Sultan is a position with several historical meanings. Originally, it was an Arabic abstract noun meaning ‘strength’, ‘authority’, ‘rulership’…it came to be used as the title of certain rulers who claimed almost full sovereignty in practical terms (i.e., the lack of dependence on any higher ruler), albeit without claiming the overall caliphate, or to refer to a powerful governor of a province within the caliphate. The adjective form of the word…[is] the dynasty and lands ruled by a sultan are referred to as a sultanate…The term is distinct from king, despite both referring to a sovereign ruler. The use of ‘sultan’ is restricted to Muslim countries, where the title carries religious significance…”

(all above are taken from the entry in Wikipedia)

At any rate, the idea of a prince, princess, king, queen, etc. going out to hobnob with commoners isn’t new or singular to any culture (https://www.reddit.com/r/history/comments/87ve5x/did_kingsqueens_ever_dress_up_as_commoners_and/) and has become a trope (https://tvtropes.org/pmwiki/pmwiki.php/Main/RoyalsWhoActuallyDoSomething) actually it’s a SUB-trope of this one: https://tvtropes.org/pmwiki/pmwiki.php/Main/KingIncognito), though apparently now the live-action Jasmine has her own category (along with Princess Leia Organa): https://tvtropes.org/pmwiki/pmwiki.php/Main/PoliticallyActivePrincess. (Which actually doesn’t surprise me at all as Disney owns both of them.

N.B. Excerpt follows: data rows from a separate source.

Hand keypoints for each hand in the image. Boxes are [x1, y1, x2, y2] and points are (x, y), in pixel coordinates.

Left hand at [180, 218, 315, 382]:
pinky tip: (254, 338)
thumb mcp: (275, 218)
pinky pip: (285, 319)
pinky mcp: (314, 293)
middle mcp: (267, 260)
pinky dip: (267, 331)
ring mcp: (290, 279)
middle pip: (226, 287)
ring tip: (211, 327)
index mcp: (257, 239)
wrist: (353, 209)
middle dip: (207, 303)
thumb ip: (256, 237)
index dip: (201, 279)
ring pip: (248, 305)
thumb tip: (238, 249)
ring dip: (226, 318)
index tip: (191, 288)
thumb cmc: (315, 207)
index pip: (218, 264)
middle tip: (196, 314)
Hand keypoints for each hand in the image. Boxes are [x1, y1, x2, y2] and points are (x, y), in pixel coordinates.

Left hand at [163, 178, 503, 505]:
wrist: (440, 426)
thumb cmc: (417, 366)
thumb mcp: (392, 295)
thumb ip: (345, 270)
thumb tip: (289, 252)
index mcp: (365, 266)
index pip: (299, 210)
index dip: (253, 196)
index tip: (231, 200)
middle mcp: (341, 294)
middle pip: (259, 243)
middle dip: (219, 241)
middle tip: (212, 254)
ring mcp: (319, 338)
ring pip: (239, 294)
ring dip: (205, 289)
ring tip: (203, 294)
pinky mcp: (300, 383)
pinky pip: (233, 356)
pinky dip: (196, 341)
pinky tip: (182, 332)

The fact that Jasmine changed from a passive character (while falling in love with Aladdin, of course) to a politically active one is a definite improvement to the movie. I enjoyed the secondary love interest between genie and Jasmine’s maid servant as well, mostly because I like that “old romantic” aspect of him (he’s FIFTY!!!!!)

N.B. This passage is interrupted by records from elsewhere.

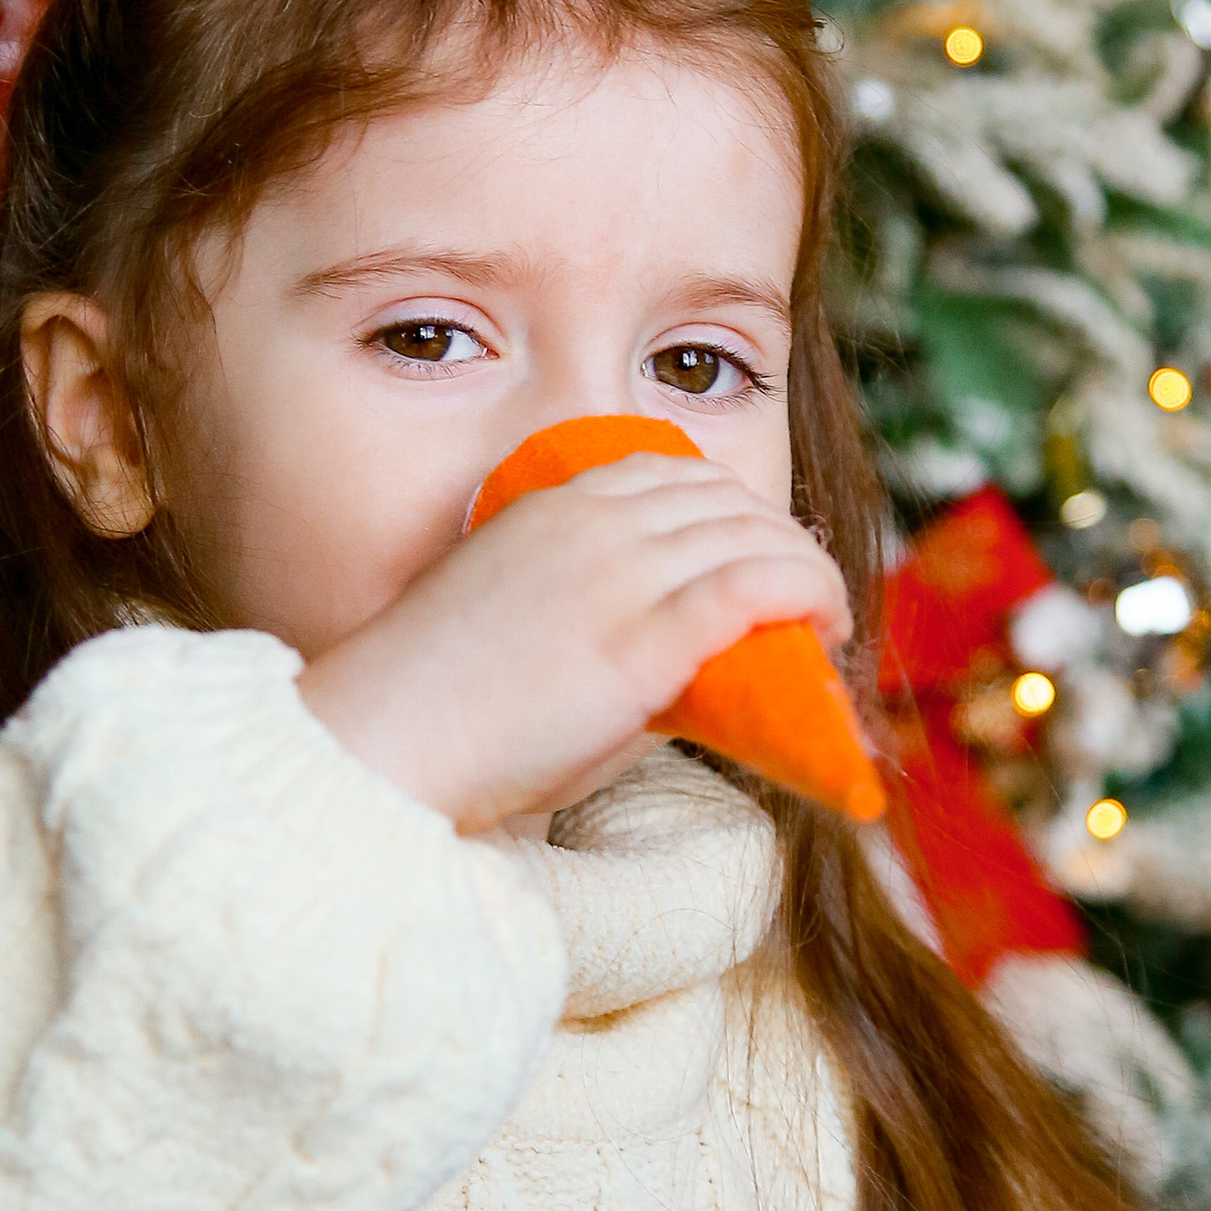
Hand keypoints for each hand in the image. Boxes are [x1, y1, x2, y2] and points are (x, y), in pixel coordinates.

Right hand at [295, 449, 851, 835]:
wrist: (382, 739)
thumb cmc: (433, 704)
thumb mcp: (512, 616)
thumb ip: (583, 606)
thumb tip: (658, 649)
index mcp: (551, 507)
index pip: (672, 471)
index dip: (730, 506)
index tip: (752, 549)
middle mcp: (593, 524)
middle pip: (725, 499)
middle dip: (779, 536)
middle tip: (803, 594)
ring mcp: (621, 575)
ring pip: (756, 537)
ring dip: (809, 571)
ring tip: (826, 617)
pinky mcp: (645, 638)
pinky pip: (756, 587)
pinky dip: (810, 594)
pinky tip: (828, 624)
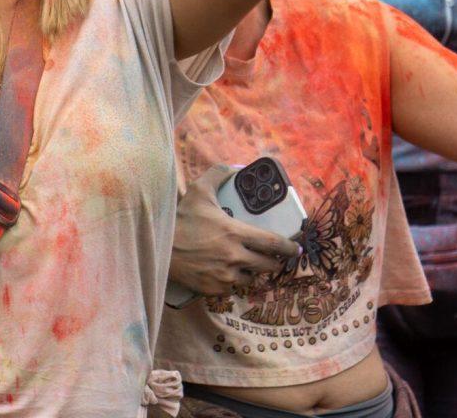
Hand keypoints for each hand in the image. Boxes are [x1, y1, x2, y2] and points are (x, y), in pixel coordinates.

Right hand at [169, 164, 300, 295]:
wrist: (159, 249)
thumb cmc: (181, 220)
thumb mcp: (198, 191)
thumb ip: (218, 175)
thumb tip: (234, 167)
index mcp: (235, 233)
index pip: (273, 243)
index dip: (289, 247)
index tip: (297, 248)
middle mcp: (235, 257)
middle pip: (268, 265)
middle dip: (274, 262)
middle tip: (273, 257)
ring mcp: (225, 276)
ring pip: (251, 278)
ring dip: (252, 272)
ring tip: (247, 264)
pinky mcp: (214, 289)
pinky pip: (233, 289)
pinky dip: (234, 282)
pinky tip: (228, 273)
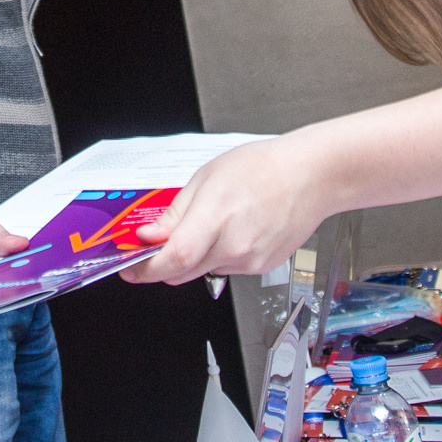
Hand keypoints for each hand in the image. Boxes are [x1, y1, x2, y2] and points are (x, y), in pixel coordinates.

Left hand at [125, 137, 325, 286]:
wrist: (310, 176)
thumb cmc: (263, 168)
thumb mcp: (207, 178)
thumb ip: (175, 213)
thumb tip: (149, 236)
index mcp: (216, 217)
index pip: (173, 259)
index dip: (146, 269)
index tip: (131, 269)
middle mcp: (234, 246)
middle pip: (183, 272)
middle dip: (166, 262)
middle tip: (162, 242)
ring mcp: (250, 261)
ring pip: (204, 272)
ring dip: (196, 257)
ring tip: (216, 222)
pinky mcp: (261, 268)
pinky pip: (227, 269)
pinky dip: (220, 255)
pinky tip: (235, 230)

I have no doubt that while the heart of the story has remained the same for over three centuries and survived the telling through countless translations – minimally from Arabic to French to English – it has also changed through the telling. I found a hint that someone, somewhere is going to take Aladdin, Jasmine, and the genie to the 35th Century in “Aladdin 3477 – 1: The Jinn of Wisdom”. Could be interesting, certainly…

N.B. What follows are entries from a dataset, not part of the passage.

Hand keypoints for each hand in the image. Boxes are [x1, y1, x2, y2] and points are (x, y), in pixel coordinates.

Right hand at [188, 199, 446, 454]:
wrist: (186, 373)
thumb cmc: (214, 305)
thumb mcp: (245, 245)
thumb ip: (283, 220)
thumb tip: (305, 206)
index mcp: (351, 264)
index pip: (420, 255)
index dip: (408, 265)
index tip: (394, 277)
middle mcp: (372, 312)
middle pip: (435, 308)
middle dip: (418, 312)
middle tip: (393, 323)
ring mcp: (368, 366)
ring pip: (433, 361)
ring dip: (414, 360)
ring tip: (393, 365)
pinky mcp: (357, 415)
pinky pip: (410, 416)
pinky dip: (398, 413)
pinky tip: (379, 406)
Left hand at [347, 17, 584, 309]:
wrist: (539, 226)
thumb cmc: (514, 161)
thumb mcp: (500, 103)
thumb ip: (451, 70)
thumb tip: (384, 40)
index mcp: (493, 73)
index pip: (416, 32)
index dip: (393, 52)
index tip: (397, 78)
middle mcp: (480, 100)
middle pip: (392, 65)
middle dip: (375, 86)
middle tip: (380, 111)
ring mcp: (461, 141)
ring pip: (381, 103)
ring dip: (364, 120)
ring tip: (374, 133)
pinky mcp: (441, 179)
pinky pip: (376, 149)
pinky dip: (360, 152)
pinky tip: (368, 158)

But what if I used that story heart to write a completely different story. The 1995 movie “Clueless” was loosely based on Jane Austen’s masterpiece, EMMA though the resemblance is only noticeable to people who have read Jane Austen. Even though it was barely recognizable, it made bank. I think I could use “Aladdin” to write a science fiction story that might not be recognizable, either, yet owe its life to the tale. I’ll keep you posted.